The number of hospitalizations, which was accurate as Wednesday at noon, is an outlier.
There were 410 persons in the hospital with COVID-19 at the time. Among them:
- For COVID-19, 181 people were admitted.
- 221 people have been classified as “incidental” instances, indicating they were not hospitalized for COVID-19 but later tested positive.
- Eight are still up in the air.
- As of Wednesday, 33 patients with COVID-19 were in critical care, up to seven from the previous report.
From February 6 to 12, the province recorded 42 fatalities. The number of COVID-19-related fatalities in the last five days has yet to be published.
Based on the findings of 12,079 PCR testing, 2,522 new COVID-19 cases were reported in the week of February 6 to February 12. Due to insufficient PCR testing and the omission of findings from quick antigen tests, that number is likely an undercount of the actual number of new cases in the province.
COVID-19 vaccination doses totaled 18,563 for the week of February 6-12, including 2,852 pediatric doses and 11,051 booster doses.
Risk communication in a new light
According to the interim senior medical health officer for the Saskatchewan Health Authority, the transition to weekly reporting is “a bit premature.” Still, it was unavoidable due to the highly infectious Omicron strain of the virus that causes COVID-19.
“The reality is that because of the changes in the way this specific variant transmits and the testing that we’ve been willing to do, daily reporting of confirmed cases no longer has the same meaning,” said Dr. Cory Neudorf, a professor of community health as well as epidemiology at the University of Saskatchewan.
On Thursday, he told CBC News that “it’s almost more detrimental to offer daily updates of incidents today.”
He believes that a daily evaluation of hospitalizations, ICU admissions, and fatalities is required.
However, this should occur within the healthcare system to determine how strained it is and guide judgments about what services healthcare personnel can and cannot provide.
This type of information is available internally, according to Neudorf.
According to him, local medical health authorities are presently investigating ways to effectively convey the COVID-19 danger to the general population.
“We’ve instilled in everyone the habit of checking these case numbers and other indicators regularly. And we need to make a change right now, “Neudorf stated.
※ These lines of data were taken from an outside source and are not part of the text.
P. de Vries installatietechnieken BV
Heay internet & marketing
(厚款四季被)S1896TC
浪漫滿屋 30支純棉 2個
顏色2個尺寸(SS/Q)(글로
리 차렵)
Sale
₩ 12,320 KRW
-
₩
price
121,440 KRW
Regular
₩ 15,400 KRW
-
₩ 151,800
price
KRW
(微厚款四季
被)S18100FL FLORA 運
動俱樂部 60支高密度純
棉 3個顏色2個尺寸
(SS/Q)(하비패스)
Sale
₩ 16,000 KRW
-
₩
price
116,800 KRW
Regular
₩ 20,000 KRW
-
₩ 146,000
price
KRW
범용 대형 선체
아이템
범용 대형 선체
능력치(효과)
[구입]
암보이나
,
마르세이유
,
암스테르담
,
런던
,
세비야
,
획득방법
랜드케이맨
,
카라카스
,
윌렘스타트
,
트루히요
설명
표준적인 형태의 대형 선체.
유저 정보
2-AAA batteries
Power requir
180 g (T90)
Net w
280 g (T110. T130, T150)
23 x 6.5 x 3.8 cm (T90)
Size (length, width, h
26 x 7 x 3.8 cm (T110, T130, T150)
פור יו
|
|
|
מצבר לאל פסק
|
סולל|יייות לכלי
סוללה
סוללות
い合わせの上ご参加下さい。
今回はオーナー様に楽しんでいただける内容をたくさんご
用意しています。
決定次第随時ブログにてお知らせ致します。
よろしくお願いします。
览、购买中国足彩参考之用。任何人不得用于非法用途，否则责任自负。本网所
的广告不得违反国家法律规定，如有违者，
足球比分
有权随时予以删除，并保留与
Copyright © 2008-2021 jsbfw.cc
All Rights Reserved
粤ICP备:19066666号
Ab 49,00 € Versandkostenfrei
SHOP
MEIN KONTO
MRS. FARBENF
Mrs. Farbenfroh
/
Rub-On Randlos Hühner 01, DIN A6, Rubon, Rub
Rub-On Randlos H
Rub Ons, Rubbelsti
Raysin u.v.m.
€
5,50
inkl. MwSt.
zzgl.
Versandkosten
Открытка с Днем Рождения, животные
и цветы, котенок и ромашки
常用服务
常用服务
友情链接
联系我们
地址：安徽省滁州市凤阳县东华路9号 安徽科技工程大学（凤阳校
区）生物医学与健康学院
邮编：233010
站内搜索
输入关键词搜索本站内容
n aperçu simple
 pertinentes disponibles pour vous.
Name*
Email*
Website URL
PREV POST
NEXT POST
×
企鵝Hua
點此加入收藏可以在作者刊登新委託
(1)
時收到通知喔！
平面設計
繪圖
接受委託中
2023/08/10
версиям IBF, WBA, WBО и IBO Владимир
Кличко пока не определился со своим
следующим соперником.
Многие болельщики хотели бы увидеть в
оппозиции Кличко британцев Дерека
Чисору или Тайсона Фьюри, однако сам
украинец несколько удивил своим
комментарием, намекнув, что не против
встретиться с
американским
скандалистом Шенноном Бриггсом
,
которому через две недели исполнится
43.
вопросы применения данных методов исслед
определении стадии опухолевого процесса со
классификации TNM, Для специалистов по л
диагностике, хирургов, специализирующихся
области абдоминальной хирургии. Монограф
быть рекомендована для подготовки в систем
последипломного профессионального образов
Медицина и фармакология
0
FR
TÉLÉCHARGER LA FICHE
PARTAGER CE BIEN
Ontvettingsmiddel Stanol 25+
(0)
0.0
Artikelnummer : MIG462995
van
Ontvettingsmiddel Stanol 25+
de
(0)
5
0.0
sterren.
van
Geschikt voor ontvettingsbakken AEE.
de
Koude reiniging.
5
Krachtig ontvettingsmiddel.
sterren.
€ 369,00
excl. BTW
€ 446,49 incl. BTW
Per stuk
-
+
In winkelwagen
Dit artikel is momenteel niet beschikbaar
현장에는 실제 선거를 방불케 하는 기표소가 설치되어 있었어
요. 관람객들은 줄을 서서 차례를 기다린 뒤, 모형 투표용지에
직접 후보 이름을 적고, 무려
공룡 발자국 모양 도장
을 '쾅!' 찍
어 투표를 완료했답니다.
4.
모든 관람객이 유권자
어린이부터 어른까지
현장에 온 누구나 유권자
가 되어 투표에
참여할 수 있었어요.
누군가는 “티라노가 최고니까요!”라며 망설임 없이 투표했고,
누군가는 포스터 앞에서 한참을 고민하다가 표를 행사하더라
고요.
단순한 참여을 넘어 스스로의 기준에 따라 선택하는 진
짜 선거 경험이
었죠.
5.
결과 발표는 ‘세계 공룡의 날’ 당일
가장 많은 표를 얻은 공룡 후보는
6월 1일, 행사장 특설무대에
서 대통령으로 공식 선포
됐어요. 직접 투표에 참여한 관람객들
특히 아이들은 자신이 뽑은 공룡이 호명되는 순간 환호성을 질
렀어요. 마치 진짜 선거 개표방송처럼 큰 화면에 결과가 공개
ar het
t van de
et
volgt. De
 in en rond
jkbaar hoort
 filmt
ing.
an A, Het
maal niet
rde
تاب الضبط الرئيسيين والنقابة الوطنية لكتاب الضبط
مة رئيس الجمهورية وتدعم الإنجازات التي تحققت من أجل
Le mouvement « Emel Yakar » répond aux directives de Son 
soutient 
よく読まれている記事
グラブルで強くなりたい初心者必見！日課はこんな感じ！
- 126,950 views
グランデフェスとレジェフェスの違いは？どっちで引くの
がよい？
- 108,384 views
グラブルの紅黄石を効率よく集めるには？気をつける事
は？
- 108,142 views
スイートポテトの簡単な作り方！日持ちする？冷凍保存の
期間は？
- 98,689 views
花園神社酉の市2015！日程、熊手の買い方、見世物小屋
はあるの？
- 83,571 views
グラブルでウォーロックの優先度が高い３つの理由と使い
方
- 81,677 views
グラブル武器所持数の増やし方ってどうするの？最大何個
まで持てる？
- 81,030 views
“This wave will pass, and we’ll probably see more COVID outbreaks in the future, but there will be other issues, such as respiratory diseases. And, moving ahead, we should have a consistent approach to how we communicate with the public.”
According to Neudorf, other indications, such as absenteeism in schools and workplaces, wastewater monitoring, and sentinel surveillance, are used by medical health officers.
The latter entails public health collaborating with individual medical practices or emergency rooms to screen and test respiratory diseases.
“Risk thresholds” will be shared by public health to notify individuals about the degree of circulation in the community as well as how many precautions they should take, according to Neudorf.
He adds that this new style of risk communication will be available in the next days and weeks.